Big Data made easy with Cassandra
A friend of mine at Datastax introduced me to their new Brisk 1.0 toolkit for rapid (think 90 seconds rapid) deployment of a working Cassandra + Hadoop cluster for Big Data applications.
The release is called Brisk 1.0 and it lets a neophyte like me run CQL statement (a SQL-like grammar) just a few minutes later. CQL is a grammar for expressing SQL-like data movement.
I am going to assume the reader has little familiarity with the concept of Hadoop data node clusters and MapReduce programming architectures but is interested in how a resilient, low-cost Data Warehouse or Operational Data Store (ODS) can be implemented using Cassandra. I have embedded some links I found helpful. I hope you enjoy your first Hadoop+Cassandra application experience!
Business Intelligence using Hadoop
The process of analyzing Big Data is typically referred to as Business Intelligence (BI), Data Warehousing, Online Analytical Processing (OLAP), Decision Support System (DSS) or Extract, Transform and Load (ETL). They all use SQL queries at their core.
Hadoop, Hive, HBase and Cassandra architectures distribute the data alongside the processing power in a grid/cloud of Hadoop data nodes. They leverage a non-relational approach to database schema definition. For queries and updates, Cassandra implements a SQL-like grammar called CQL. Hive and HBase utilize HiveQL.
NOSQL is non-relational
If you have been thinking about using a NOSQL (non-relational) database for your next multi-tier web application, this brisk tutorial may be a good way for you to evaluate the distributed, fault-tolerant features of Cassandra.

━━━

INSTRUCTION 1: Write out the passage of the Cassandra post between "Hadoop, Hive, HBase" and "HBase utilize HiveQL.", inclusive.
INSTRUCTION 2: Render this sentence from the Cassandra post in Spanish: "They leverage a non-relational approach to database schema definition."

RAW DATA:
━━━

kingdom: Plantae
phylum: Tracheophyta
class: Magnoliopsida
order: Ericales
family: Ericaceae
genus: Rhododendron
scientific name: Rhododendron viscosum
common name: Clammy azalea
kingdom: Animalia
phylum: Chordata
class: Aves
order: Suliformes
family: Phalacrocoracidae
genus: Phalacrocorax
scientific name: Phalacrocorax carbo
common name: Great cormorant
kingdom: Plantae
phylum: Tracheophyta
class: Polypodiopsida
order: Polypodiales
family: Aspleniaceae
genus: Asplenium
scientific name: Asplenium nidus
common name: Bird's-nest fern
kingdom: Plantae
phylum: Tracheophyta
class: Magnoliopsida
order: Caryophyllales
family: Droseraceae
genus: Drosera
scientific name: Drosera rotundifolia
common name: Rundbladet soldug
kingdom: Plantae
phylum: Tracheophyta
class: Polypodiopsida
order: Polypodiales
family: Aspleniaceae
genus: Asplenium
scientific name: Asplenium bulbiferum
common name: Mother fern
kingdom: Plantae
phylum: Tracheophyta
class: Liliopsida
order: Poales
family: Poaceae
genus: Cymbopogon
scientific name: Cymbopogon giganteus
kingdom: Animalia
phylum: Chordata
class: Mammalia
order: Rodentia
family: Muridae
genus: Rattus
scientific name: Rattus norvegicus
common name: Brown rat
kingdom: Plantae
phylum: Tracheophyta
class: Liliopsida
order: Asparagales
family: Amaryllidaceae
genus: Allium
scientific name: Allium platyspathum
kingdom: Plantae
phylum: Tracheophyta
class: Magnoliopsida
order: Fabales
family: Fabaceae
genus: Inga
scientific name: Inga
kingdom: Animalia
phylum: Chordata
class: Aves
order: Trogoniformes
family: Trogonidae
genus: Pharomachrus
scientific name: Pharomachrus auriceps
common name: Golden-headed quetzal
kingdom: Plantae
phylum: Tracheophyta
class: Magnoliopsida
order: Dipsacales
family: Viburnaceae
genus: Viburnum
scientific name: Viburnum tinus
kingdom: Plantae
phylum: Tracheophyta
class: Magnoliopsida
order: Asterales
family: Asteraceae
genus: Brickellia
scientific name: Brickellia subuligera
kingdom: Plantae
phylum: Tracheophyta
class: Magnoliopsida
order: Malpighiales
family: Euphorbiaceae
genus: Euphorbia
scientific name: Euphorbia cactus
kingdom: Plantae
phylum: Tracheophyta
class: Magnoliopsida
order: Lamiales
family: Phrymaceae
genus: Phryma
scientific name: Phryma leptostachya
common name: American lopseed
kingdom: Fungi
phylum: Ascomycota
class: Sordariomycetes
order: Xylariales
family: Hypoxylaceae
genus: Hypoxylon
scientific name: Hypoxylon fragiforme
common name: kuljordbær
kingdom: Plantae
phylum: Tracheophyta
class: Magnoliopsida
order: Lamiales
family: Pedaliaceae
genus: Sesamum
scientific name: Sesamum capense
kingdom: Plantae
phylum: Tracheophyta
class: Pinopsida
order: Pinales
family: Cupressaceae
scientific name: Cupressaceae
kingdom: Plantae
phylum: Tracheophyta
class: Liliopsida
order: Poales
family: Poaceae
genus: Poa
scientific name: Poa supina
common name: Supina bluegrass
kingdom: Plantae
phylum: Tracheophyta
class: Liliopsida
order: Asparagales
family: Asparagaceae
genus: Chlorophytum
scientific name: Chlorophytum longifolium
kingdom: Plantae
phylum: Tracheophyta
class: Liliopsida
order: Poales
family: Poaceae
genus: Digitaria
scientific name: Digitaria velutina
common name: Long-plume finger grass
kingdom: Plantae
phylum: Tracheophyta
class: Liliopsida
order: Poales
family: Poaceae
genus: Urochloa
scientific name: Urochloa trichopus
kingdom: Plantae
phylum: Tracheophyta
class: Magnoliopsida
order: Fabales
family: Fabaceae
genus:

━━━

EXERCISE SOLUTION 1:
Hadoop, Hive, HBase and Cassandra architectures distribute the data alongside the processing power in a grid/cloud of Hadoop data nodes. They leverage a non-relational approach to database schema definition. For queries and updates, Cassandra implements a SQL-like grammar called CQL. Hive and HBase utilize HiveQL.

EXERCISE SOLUTION 2: Aprovechan un enfoque no relacional para la definición del esquema de la base de datos.